*Prompt 1*
List each remedy the Windows build instructions offer if a Boost file turns out to be missing.
*Prompt 2*
From the Windows build instructions, extract everything from "6. Download the" down to "done upon request.".

[[ Supplied text, beginning ]]

Skip to content

Latest commit

 

History

History
178 lines (93 loc) · 18.4 KB

README.md

File metadata and controls

178 lines (93 loc) · 18.4 KB

newgene

Build Instructions for Windows

Part 1: Building NewGeneBackEnd.lib in Visual Studio 2017

  1. Download Microsoft Visual Studio 2017

  2. Download the Boost libraries from this web site: https://www.boost.org/users/download/. The boost_1_67_0.zip file should work.

  3. Right click the zip file and click "Extract All". Note that it may take awhile for all of the files to be extracted. Make sure that the file path that these are extracted into does not have spaces (ex. of good file path: C:/NewGene/...).

  4. Follow the instructions to build the full set of Boost libraries from this web site: https://www.boost.org/doc/libs/1_67_0/more/getting_started/windows.html. Section 5.1 should be sufficient. Note: the Boost libraries are buggy. It is possible that a file may be missing. If this is the case, you can try manually adding that file to the folder, re-downloading the most up-to-date version of Boost, or downloading the previous version of Boost. i. Check that the built Boost libraries have vc-141 in their names. You may need to uninstall later versions of Visual Studio.

  5. Add the following environment variables to your Operating System (in Windows 10 go to Control Panel -> System and Security -> System -> Advanced System Settings -> Environment Variables): BOOST_ROOT and BOOST_LIB_MSVC12_X86. BOOST_ROOT should be set to the root Boost directory, and BOOST_LIB_MSVC12_X86 should be set to the directory containing the built Boost libraries.

  6. Download the NewGene code from here: https://github.com/daniel347x/newgene. Note: You will need to be added to the project in order to make any commits. This can be done upon request.

  7. In newgene/NewGeneBackEnd/Boost_Pool, you will find 3 C++ header files. These files should replace the 3 correspondingly named files from your downloaded Boost directory. These custom files had to be created due to the specific memory management requirements of NewGene.

[[ Supplied text, end ]]
[[ Records supplied, beginning ]]

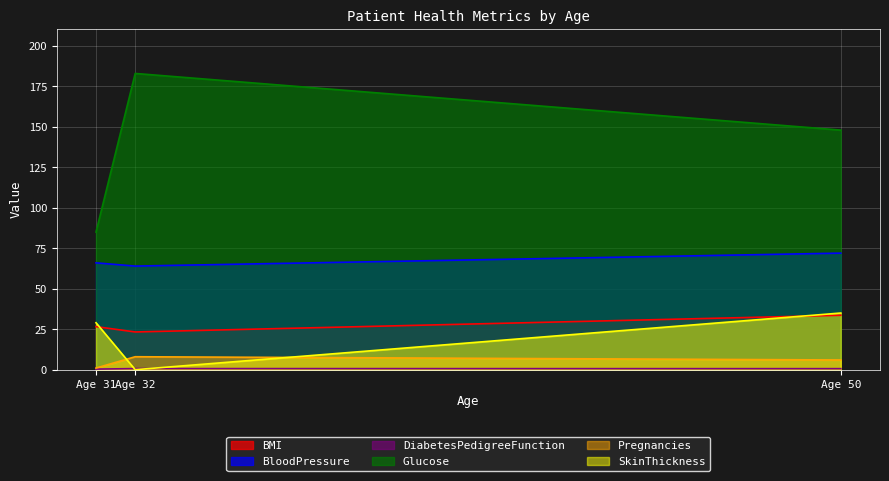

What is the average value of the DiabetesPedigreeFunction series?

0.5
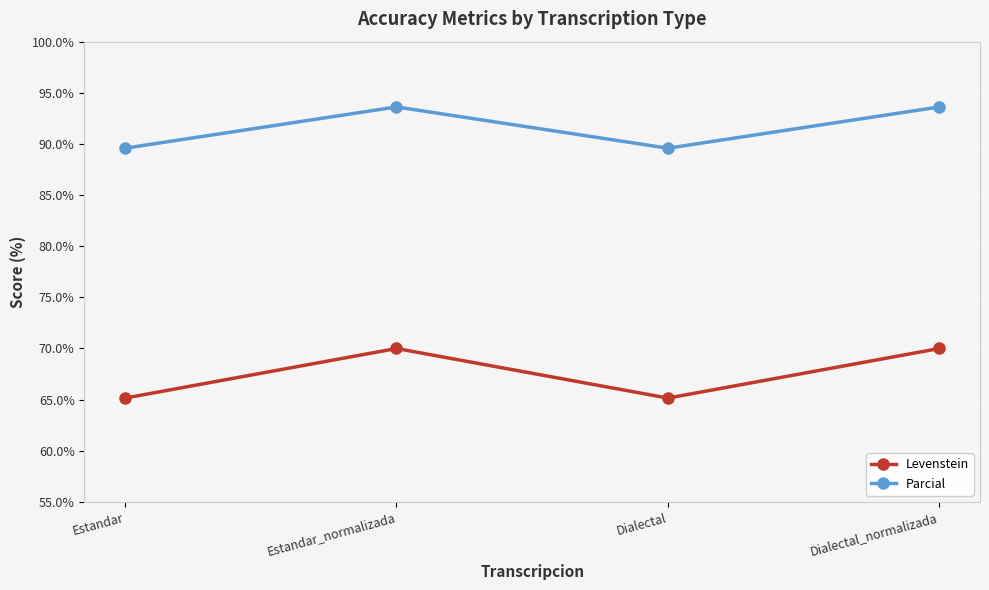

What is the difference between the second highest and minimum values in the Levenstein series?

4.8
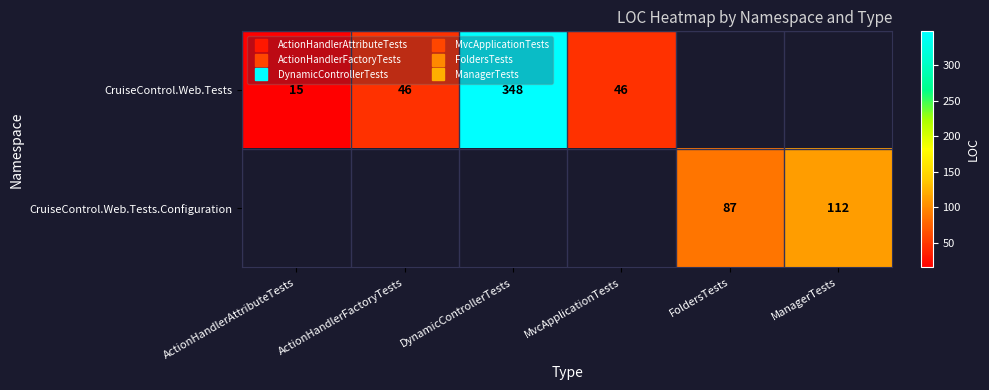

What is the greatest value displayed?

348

[[ Records supplied, end ]]

*Written solution 1*
- Manually adding that file to the folder
- Re-downloading the most up-to-date version of Boost
- Downloading the previous version of Boost

*Written solution 2*
6. Download the NewGene code from here: https://github.com/daniel347x/newgene. Note: You will need to be added to the project in order to make any commits. This can be done upon request.